Проблема развлечения далеко не так проста, как кажется. В ней сходятся многие вопросы современного искусства (а не только массовой культуры), социологии (проблема свободного времени, например), общественной педагогики (полезное и вредное развлечение), психологии (потребность в удовольствии, эмоциональном переживании), физиологии (определенные аспекты секса в развлечении) и так далее. Здесь не может быть однозначных ответов и легких решений.
В культуре XX века развлечение стало не только официально признанной областью общественной деятельности, но и превратилось в своего рода бизнес, подчиняющийся законам коммерции. Оно получило товарную стоимость, зависит от экономической конъюнктуры, от спроса на духовно-потребительском рынке.
Кино, радио и особенно телевидение сформировали особого сорта потребителя культуры, который одинаково и без разбора проглатывает все виды массовых развлечений, требуя от них доходчивости, приятности, пряности и возбуждающей сенсационности. Изготовленная по этому рецепту реклама вполне может заменить фильм, спектакль, книгу. Желание угодить такому потребителю и выработало те формы современного развлечения, которые наиболее приходятся по вкусу обывателю, удовлетворяют его потребность в эмоциональной деятельности, заполняют пустые пространства духовной и психической жизни. Такое лжеискусство дает минимум познания, заменяя его узнаванием. Оно помогает человеку бежать не только от общего, но и от собственного опыта.
Предложенное массовой культурой тотальное. Все заменяющее развлечение унифицирует личность, помогает человеку спрятаться от других и от себя, воспитывает в нем ощущение безответственности. Процесс восприятия искусства все больше становится похожим на процесс восприятия спорта современным болельщиком.

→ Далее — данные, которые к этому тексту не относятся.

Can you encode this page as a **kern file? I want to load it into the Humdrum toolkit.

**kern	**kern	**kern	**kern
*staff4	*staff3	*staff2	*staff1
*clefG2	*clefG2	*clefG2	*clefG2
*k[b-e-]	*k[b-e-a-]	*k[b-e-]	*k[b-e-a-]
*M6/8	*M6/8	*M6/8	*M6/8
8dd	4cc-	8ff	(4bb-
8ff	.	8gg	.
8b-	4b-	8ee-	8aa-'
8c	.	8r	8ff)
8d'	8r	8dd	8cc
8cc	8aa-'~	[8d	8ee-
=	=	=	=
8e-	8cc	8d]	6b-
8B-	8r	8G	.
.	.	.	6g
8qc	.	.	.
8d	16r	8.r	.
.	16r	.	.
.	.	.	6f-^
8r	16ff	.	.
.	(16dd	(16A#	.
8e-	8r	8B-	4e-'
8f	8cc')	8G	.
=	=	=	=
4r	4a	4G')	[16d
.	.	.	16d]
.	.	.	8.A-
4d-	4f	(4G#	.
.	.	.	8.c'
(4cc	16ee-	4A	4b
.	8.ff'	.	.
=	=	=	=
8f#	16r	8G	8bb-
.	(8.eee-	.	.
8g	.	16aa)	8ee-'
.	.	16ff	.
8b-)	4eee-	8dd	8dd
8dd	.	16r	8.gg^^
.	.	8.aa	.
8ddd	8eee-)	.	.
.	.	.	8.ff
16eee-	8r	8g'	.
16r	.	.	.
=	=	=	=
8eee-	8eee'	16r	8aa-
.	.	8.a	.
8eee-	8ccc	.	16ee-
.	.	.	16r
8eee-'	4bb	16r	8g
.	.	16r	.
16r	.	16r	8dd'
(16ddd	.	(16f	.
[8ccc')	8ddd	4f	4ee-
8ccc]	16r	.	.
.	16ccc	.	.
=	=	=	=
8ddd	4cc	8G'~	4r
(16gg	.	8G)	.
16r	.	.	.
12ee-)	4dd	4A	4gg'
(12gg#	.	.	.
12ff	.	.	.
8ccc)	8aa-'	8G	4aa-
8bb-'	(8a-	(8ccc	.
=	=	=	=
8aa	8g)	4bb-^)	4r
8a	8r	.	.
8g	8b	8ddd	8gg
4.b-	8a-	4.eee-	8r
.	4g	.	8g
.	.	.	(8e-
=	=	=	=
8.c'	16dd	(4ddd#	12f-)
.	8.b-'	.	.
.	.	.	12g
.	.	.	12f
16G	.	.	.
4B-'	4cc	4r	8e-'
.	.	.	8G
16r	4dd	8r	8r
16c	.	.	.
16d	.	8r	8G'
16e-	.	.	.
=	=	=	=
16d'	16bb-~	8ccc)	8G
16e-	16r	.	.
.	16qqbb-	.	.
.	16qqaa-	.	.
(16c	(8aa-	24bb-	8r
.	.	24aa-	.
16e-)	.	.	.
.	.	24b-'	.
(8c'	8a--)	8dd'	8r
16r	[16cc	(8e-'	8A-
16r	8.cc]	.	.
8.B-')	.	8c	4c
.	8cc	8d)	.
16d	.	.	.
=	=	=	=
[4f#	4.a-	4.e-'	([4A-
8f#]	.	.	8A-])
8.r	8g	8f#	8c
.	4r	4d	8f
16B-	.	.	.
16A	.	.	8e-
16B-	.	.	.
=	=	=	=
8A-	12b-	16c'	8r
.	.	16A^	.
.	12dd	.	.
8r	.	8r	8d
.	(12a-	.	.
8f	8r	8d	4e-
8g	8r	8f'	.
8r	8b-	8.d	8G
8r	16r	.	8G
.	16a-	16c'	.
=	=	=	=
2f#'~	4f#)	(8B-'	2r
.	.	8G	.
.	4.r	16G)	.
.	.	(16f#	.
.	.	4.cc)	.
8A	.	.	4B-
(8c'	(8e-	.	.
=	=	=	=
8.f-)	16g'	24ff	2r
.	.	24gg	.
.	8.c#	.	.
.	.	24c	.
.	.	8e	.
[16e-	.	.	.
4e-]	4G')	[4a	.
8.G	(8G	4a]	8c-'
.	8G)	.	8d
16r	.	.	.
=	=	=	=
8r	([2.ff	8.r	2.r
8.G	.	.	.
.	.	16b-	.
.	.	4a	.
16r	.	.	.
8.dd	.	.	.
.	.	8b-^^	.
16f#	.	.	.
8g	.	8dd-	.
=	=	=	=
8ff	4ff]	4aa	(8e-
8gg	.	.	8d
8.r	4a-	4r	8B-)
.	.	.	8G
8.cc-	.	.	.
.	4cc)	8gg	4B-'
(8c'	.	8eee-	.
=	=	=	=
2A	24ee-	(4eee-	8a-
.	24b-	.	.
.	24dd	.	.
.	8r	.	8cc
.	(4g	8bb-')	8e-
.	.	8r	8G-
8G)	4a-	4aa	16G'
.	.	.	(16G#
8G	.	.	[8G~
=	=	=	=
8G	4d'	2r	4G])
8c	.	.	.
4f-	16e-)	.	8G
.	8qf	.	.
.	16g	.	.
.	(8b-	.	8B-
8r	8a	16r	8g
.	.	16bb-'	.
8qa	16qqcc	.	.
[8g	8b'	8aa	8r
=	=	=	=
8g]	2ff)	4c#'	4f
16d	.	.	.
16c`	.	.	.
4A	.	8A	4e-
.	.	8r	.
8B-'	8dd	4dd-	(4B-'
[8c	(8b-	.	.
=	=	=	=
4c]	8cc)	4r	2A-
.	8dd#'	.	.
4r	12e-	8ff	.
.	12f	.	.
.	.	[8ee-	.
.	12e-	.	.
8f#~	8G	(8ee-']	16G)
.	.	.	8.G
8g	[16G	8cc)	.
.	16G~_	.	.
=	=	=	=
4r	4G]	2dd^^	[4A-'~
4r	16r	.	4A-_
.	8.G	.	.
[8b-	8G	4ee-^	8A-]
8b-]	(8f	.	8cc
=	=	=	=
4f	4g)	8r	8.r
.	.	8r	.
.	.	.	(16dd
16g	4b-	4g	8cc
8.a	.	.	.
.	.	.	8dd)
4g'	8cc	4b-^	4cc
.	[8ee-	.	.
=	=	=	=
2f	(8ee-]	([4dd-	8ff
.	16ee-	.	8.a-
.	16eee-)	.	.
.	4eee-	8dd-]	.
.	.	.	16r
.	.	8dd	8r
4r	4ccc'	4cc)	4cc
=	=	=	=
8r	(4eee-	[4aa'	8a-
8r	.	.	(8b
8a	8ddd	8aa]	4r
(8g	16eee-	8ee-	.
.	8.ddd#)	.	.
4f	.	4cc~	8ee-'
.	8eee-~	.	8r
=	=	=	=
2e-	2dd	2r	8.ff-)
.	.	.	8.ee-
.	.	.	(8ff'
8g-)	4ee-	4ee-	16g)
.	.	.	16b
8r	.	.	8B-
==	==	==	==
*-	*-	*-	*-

В наши дни некоторые виды спорта стали объектом массового ажиотажа. Миллионы людей, как бы совершая единый обряд, замирают у телевизоров во время сенсационных футбольных и хоккейных матчей, соревнований по фигурному катанию и так далее. Они переживают гипнотический сеанс массового экстаза — участвуют в зрелище, сидя, а то и лежа, дома, в своих квартирах. Бурная эмоциональная реакция, азарт создают иллюзию активного участия в чем-то динамичном, общем, дают имитацию принадлежности к спорту. Такое пассивное восприятие рождает свои стереотипы и нормы, от спорта требуют, чтобы он был непременно красивым, остродинамичным, хорошо декорированным, модным, во всех своих элементах совпадал со стереотипами представлений обывателей. От искусства требуется то же, что и от спорта, — острое напряжение, азарт, элементы игры, обнаженность правил. Но болельщик там и там остается наблюдателем, потребителем, зрителем, и для него соответственно сервируют спорт, искусство, даже науку и политику. Фестиваль эстрадной песни превращается в откровенное спортивное состязание, убийство Джона Кеннеди предстает на экране телевизора как фрагмент детективно-гангстерской истории, трансляция подлинной операции конкурирует с фильмом ужасов, а в комментарий хоккейного матча вводятся элементы дидактики. С одинаковой серьезностью газеты пишут о научных открытии эротических похождениях модной звезды.
Развлечение не обязательно лишено содержания. Оно может быть конфеткой с капелькой идеи, может нести в себе благородную и самую реакционную идею, облеченную в занимательную, игровую форму. Оно может приближаться к искусству, но может быть ничем — разменной монетой подлинного искусства. Корней Чуковский в статье Нат Пинкертон и современная литература образно описал, как был разменен герой Конан Дойля. Сначала появились подделки под Шерлока Холмса, потом его стали изображать на табачных коробках, на рекламах мыла, на трактирных вывесках. Так окончательно ушло содержание, остались только знаки его, наиболее расхожая схема.